Also, Gud! Be careful! Sheesh.
The Great Write Way, Act Three: Where's the gun?
A place for Buffistas to discuss, beta and otherwise deal and dish on their non-fan fiction projects.
(I like her too. Still growing into it.)
Amy, I hope you don't mind, but your fallen angel inspired me.
Fallen
It wasn't supposed to happen this way. Not that she had planned it; there was no outline, no flowchart, no model to base this on. This new way of thinking, of feeling, of being was without rules, without boundaries, without guidelines. How could she know how to act, to react, to behave, to believe. Her world had changed around her and all had been stripped bare within her, without her. She had always been taught that God was love. But God had rules, and this love? It had no rules. To know love then, was to be without God. Fallen.
Every single time I get an email alert I think, "It's Agent Kate! With good news!"
This will continue for the next two weeks.

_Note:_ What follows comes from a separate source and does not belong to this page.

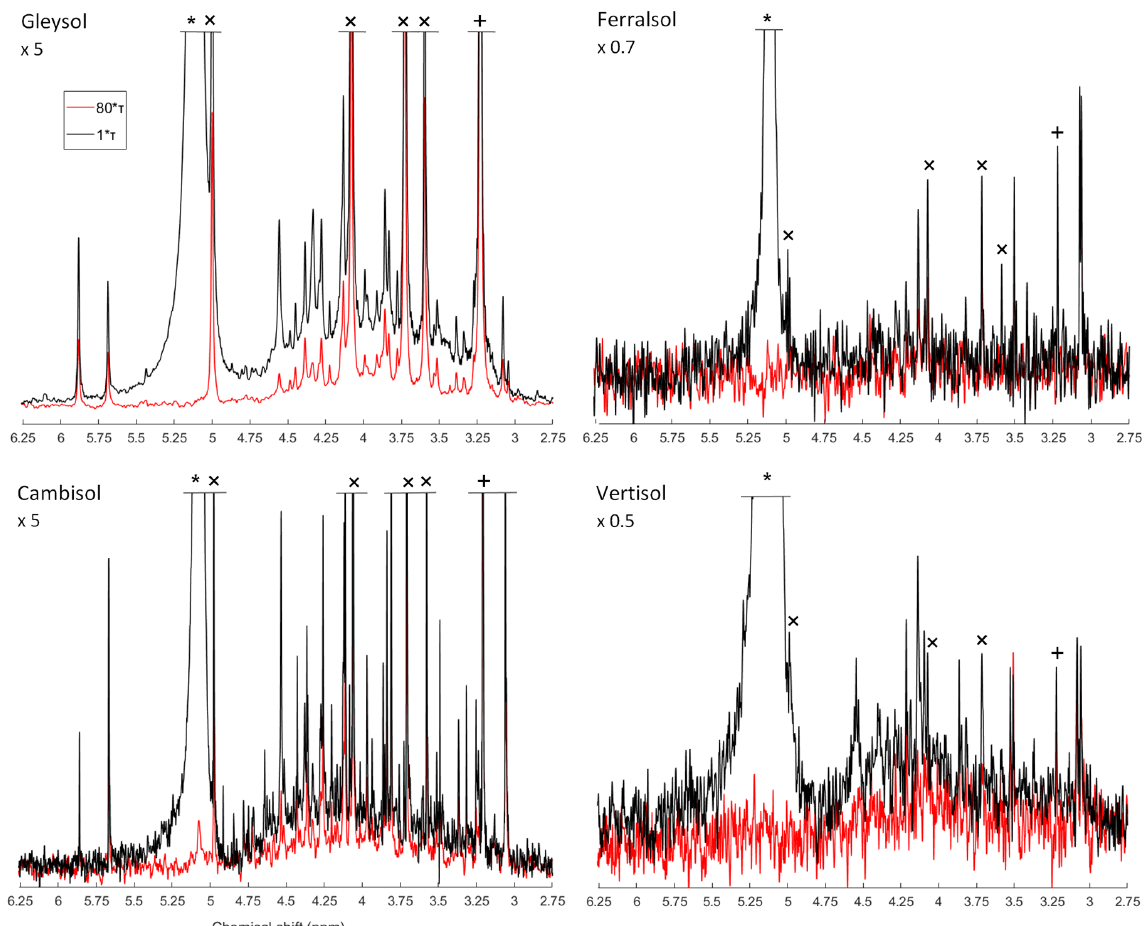
Figure 3. Solution 31 P NMR spectra of hypobromite oxidised soil extracts acquired with a CPMG pulse sequence with 1 ∗ τ (black) and 80 ∗ τ (red) spin-echo delays. The orthophosphate ( ∗ ), scyllo -IP 6 ( + ) and myo -IP 6 peaks ( × ) are marked accordingly. Spectra were normalised to the maximum scyllo -IP 6 peak intensity in the 1 ∗ τ spectrum for each soil. The vertical axes were increased or decreased for better visualisation by an indicated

Have a drabble topic: ring.
Whatever that might mean to you.
Ring
I put a ring on his finger, but he couldn't wear it because he worked on heavy equipment. Then his health betrayed him, and he couldn't do that work any more.

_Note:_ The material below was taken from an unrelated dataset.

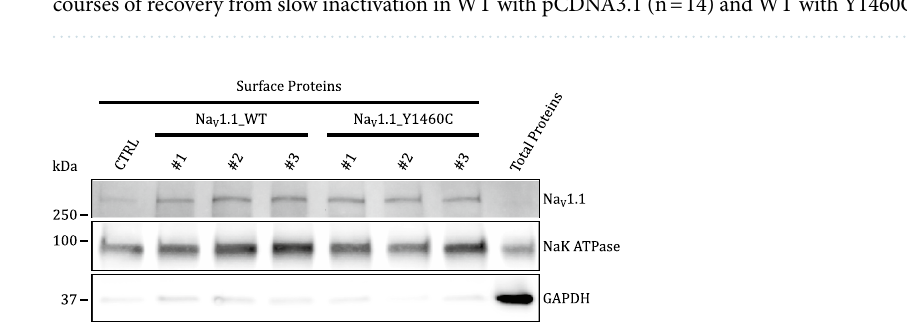
Figure 4. Biotinylation of cell surface proteins and Western blot analysis. Western blot of biotinylated cell surface proteins isolated from HEK293 cells transfected with the Na V 1.1/WT channel and the Na V 1.1/Y1460C mutant channel. Cropped images of western blots blots are shown for three different transfections. Original blots are presented in Supplementary Fig. 1 NaKATPase was used as a house keeping gene and GAPDH as a negative control for cytosolic protein contaminants. CTRL represents a non-transfected biotinylated control. Raw Extract represents proteins prior to purification (10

He put on his wedding ring, and there it stays. Except in surgery, and he hands it to me before they wheel him away.
He regrets his hands going soft. A man has calluses from hard work. When he comes out of anesthesia, though, the first coherent thing he says is, "I love you, give me my ring."
Aww, connie.
song
"Now would be a good time for anyone not a musician to leave the room. Or for any musician who values his hearing. Anyone not me, really."
It probably hadn't ever been done. The equipment was ancient, the sound man deaf. The proportions of the room were exactly, precisely wrong. And the gear got swapped out every week.

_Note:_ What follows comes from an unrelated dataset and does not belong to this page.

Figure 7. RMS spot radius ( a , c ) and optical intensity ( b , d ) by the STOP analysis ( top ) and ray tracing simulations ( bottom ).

But it was time. We tore out the cables, labeled everything, taped it all down. Cleared the stage, tossed the trash, unearthed mysterious stashes of golf balls.
And rang out the system. The noise was shrill, but momentary.
Afterwards, the room sang.
Bah. Two more rejections. One from my former editor (although I was an inherited author, not one that she initially bought, so it's not a total shocker).
I want someone to buy my pretty book!
Ugh, sorry, Barb.
Gud, you *didn't* fall off a ladder, right?